**Written exercise**
Retype every line of the material below word for word, keeping each character and number unchanged.

**Annotated element entries**
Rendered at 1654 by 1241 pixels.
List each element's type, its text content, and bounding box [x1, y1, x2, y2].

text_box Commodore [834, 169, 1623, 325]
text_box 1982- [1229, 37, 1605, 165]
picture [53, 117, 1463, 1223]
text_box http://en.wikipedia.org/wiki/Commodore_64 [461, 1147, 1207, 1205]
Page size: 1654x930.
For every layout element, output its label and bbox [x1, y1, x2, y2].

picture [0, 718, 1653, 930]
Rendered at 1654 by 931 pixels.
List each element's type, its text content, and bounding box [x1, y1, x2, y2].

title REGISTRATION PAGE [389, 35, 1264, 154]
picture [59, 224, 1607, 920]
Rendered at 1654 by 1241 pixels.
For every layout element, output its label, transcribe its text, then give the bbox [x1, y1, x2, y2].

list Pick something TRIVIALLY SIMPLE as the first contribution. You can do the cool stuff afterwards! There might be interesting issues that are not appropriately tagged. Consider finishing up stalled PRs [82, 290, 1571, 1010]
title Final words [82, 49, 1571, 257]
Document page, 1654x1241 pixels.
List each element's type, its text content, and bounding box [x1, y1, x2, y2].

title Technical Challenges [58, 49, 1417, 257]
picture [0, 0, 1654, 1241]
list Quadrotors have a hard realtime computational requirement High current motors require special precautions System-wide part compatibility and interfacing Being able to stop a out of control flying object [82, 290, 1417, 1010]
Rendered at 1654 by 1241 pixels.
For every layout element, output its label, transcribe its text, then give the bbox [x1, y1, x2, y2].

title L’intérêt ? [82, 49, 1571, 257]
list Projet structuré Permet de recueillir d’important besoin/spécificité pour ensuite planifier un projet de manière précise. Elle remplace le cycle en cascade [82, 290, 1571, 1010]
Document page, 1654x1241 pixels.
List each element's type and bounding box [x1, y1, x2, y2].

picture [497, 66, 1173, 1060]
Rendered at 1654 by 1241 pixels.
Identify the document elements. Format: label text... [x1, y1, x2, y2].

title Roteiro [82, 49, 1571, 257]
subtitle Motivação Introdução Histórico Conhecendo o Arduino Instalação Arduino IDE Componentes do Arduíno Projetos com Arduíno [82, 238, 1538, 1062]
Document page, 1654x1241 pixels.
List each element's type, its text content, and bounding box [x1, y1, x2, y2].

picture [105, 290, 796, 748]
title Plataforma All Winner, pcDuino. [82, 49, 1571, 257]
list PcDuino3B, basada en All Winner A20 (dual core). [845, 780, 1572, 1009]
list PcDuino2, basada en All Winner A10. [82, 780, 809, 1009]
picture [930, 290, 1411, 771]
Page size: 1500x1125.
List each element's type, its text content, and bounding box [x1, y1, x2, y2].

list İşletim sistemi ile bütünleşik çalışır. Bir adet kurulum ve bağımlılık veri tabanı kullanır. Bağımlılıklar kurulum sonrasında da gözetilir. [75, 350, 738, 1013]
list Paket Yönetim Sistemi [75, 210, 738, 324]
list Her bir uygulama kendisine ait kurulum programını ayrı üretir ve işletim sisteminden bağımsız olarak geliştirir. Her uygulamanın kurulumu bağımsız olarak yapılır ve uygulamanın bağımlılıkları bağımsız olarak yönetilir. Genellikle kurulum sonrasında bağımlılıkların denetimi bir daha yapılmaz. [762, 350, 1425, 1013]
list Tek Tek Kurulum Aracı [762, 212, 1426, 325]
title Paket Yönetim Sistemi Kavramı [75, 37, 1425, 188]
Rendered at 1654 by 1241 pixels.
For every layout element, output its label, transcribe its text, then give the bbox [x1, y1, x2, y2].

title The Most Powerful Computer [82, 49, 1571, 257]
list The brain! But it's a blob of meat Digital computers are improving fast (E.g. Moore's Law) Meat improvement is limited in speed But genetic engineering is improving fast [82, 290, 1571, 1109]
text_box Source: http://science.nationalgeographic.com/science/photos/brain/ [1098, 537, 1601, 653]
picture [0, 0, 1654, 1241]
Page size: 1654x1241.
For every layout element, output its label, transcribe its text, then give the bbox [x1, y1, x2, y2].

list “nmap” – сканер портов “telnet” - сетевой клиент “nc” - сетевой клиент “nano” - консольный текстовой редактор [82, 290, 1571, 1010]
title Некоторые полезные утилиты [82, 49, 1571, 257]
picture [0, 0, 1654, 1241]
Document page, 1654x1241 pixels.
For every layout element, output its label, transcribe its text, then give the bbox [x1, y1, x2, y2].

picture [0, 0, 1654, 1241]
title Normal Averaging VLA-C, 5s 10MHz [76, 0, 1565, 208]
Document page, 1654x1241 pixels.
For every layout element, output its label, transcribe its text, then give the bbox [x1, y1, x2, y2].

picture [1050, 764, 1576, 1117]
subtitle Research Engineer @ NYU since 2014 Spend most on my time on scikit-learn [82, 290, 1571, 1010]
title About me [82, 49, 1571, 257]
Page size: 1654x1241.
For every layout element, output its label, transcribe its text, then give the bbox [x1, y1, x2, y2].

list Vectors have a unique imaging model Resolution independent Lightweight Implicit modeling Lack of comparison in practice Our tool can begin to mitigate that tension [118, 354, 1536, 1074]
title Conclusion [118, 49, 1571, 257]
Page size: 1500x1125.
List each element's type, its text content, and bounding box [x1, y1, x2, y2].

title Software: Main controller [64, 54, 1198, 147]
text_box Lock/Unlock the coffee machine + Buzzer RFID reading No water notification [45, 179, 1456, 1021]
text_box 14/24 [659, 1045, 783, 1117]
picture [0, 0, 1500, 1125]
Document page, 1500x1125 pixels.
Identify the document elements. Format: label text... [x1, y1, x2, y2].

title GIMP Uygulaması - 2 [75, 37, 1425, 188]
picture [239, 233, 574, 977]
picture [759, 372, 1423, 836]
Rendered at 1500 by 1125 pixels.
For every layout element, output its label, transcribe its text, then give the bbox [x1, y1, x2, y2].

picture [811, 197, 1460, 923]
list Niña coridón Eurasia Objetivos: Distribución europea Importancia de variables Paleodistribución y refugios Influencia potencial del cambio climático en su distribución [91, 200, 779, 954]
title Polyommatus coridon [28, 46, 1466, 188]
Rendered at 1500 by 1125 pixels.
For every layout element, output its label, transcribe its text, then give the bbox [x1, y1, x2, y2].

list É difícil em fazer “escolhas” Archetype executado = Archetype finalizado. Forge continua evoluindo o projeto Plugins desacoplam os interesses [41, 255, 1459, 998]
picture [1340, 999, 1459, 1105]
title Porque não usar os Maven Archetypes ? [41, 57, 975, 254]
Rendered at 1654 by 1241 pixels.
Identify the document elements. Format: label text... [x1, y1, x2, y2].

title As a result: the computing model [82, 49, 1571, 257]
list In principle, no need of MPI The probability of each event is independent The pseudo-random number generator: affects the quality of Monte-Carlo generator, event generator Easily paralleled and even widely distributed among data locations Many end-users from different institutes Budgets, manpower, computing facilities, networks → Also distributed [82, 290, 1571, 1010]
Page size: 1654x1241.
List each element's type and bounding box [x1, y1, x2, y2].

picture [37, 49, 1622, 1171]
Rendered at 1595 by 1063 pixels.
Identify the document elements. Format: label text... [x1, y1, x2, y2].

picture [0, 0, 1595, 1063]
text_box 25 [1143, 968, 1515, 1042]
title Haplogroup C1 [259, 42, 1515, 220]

**Exercise output**
Rendered at 1654 by 1241 pixels.
List each element's type, its text content, and bounding box [x1, y1, x2, y2].

text_box Commodore [834, 169, 1623, 325]
text_box 1982- [1229, 37, 1605, 165]
picture [53, 117, 1463, 1223]
text_box http://en.wikipedia.org/wiki/Commodore_64 [461, 1147, 1207, 1205]
Page size: 1654x930.
For every layout element, output its label and bbox [x1, y1, x2, y2].

picture [0, 718, 1653, 930]
Rendered at 1654 by 931 pixels.
List each element's type, its text content, and bounding box [x1, y1, x2, y2].

title REGISTRATION PAGE [389, 35, 1264, 154]
picture [59, 224, 1607, 920]
Rendered at 1654 by 1241 pixels.
For every layout element, output its label, transcribe its text, then give the bbox [x1, y1, x2, y2].

list Pick something TRIVIALLY SIMPLE as the first contribution. You can do the cool stuff afterwards! There might be interesting issues that are not appropriately tagged. Consider finishing up stalled PRs [82, 290, 1571, 1010]
title Final words [82, 49, 1571, 257]
Document page, 1654x1241 pixels.
List each element's type, its text content, and bounding box [x1, y1, x2, y2].

title Technical Challenges [58, 49, 1417, 257]
picture [0, 0, 1654, 1241]
list Quadrotors have a hard realtime computational requirement High current motors require special precautions System-wide part compatibility and interfacing Being able to stop a out of control flying object [82, 290, 1417, 1010]
Rendered at 1654 by 1241 pixels.
For every layout element, output its label, transcribe its text, then give the bbox [x1, y1, x2, y2].

title L’intérêt ? [82, 49, 1571, 257]
list Projet structuré Permet de recueillir d’important besoin/spécificité pour ensuite planifier un projet de manière précise. Elle remplace le cycle en cascade [82, 290, 1571, 1010]
Document page, 1654x1241 pixels.
List each element's type and bounding box [x1, y1, x2, y2].

picture [497, 66, 1173, 1060]
Rendered at 1654 by 1241 pixels.
Identify the document elements. Format: label text... [x1, y1, x2, y2].

title Roteiro [82, 49, 1571, 257]
subtitle Motivação Introdução Histórico Conhecendo o Arduino Instalação Arduino IDE Componentes do Arduíno Projetos com Arduíno [82, 238, 1538, 1062]
Document page, 1654x1241 pixels.
List each element's type, its text content, and bounding box [x1, y1, x2, y2].

picture [105, 290, 796, 748]
title Plataforma All Winner, pcDuino. [82, 49, 1571, 257]
list PcDuino3B, basada en All Winner A20 (dual core). [845, 780, 1572, 1009]
list PcDuino2, basada en All Winner A10. [82, 780, 809, 1009]
picture [930, 290, 1411, 771]
Page size: 1500x1125.
List each element's type, its text content, and bounding box [x1, y1, x2, y2].

list İşletim sistemi ile bütünleşik çalışır. Bir adet kurulum ve bağımlılık veri tabanı kullanır. Bağımlılıklar kurulum sonrasında da gözetilir. [75, 350, 738, 1013]
list Paket Yönetim Sistemi [75, 210, 738, 324]
list Her bir uygulama kendisine ait kurulum programını ayrı üretir ve işletim sisteminden bağımsız olarak geliştirir. Her uygulamanın kurulumu bağımsız olarak yapılır ve uygulamanın bağımlılıkları bağımsız olarak yönetilir. Genellikle kurulum sonrasında bağımlılıkların denetimi bir daha yapılmaz. [762, 350, 1425, 1013]
list Tek Tek Kurulum Aracı [762, 212, 1426, 325]
title Paket Yönetim Sistemi Kavramı [75, 37, 1425, 188]
Rendered at 1654 by 1241 pixels.
For every layout element, output its label, transcribe its text, then give the bbox [x1, y1, x2, y2].

title The Most Powerful Computer [82, 49, 1571, 257]
list The brain! But it's a blob of meat Digital computers are improving fast (E.g. Moore's Law) Meat improvement is limited in speed But genetic engineering is improving fast [82, 290, 1571, 1109]
text_box Source: http://science.nationalgeographic.com/science/photos/brain/ [1098, 537, 1601, 653]
picture [0, 0, 1654, 1241]
Page size: 1654x1241.
For every layout element, output its label, transcribe its text, then give the bbox [x1, y1, x2, y2].

list “nmap” – сканер портов “telnet” - сетевой клиент “nc” - сетевой клиент “nano” - консольный текстовой редактор [82, 290, 1571, 1010]
title Некоторые полезные утилиты [82, 49, 1571, 257]
picture [0, 0, 1654, 1241]
Document page, 1654x1241 pixels.
For every layout element, output its label, transcribe its text, then give the bbox [x1, y1, x2, y2].

picture [0, 0, 1654, 1241]
title Normal Averaging VLA-C, 5s 10MHz [76, 0, 1565, 208]
Document page, 1654x1241 pixels.
For every layout element, output its label, transcribe its text, then give the bbox [x1, y1, x2, y2].

picture [1050, 764, 1576, 1117]
subtitle Research Engineer @ NYU since 2014 Spend most on my time on scikit-learn [82, 290, 1571, 1010]
title About me [82, 49, 1571, 257]
Page size: 1654x1241.
For every layout element, output its label, transcribe its text, then give the bbox [x1, y1, x2, y2].

list Vectors have a unique imaging model Resolution independent Lightweight Implicit modeling Lack of comparison in practice Our tool can begin to mitigate that tension [118, 354, 1536, 1074]
title Conclusion [118, 49, 1571, 257]
Page size: 1500x1125.
List each element's type, its text content, and bounding box [x1, y1, x2, y2].

title Software: Main controller [64, 54, 1198, 147]
text_box Lock/Unlock the coffee machine + Buzzer RFID reading No water notification [45, 179, 1456, 1021]
text_box 14/24 [659, 1045, 783, 1117]
picture [0, 0, 1500, 1125]
Document page, 1500x1125 pixels.
Identify the document elements. Format: label text... [x1, y1, x2, y2].

title GIMP Uygulaması - 2 [75, 37, 1425, 188]
picture [239, 233, 574, 977]
picture [759, 372, 1423, 836]
Rendered at 1500 by 1125 pixels.
For every layout element, output its label, transcribe its text, then give the bbox [x1, y1, x2, y2].

picture [811, 197, 1460, 923]
list Niña coridón Eurasia Objetivos: Distribución europea Importancia de variables Paleodistribución y refugios Influencia potencial del cambio climático en su distribución [91, 200, 779, 954]
title Polyommatus coridon [28, 46, 1466, 188]
Rendered at 1500 by 1125 pixels.
For every layout element, output its label, transcribe its text, then give the bbox [x1, y1, x2, y2].

list É difícil em fazer “escolhas” Archetype executado = Archetype finalizado. Forge continua evoluindo o projeto Plugins desacoplam os interesses [41, 255, 1459, 998]
picture [1340, 999, 1459, 1105]
title Porque não usar os Maven Archetypes ? [41, 57, 975, 254]
Rendered at 1654 by 1241 pixels.
Identify the document elements. Format: label text... [x1, y1, x2, y2].

title As a result: the computing model [82, 49, 1571, 257]
list In principle, no need of MPI The probability of each event is independent The pseudo-random number generator: affects the quality of Monte-Carlo generator, event generator Easily paralleled and even widely distributed among data locations Many end-users from different institutes Budgets, manpower, computing facilities, networks → Also distributed [82, 290, 1571, 1010]
Page size: 1654x1241.
List each element's type and bounding box [x1, y1, x2, y2].

picture [37, 49, 1622, 1171]
Rendered at 1595 by 1063 pixels.
Identify the document elements. Format: label text... [x1, y1, x2, y2].

picture [0, 0, 1595, 1063]
text_box 25 [1143, 968, 1515, 1042]
title Haplogroup C1 [259, 42, 1515, 220]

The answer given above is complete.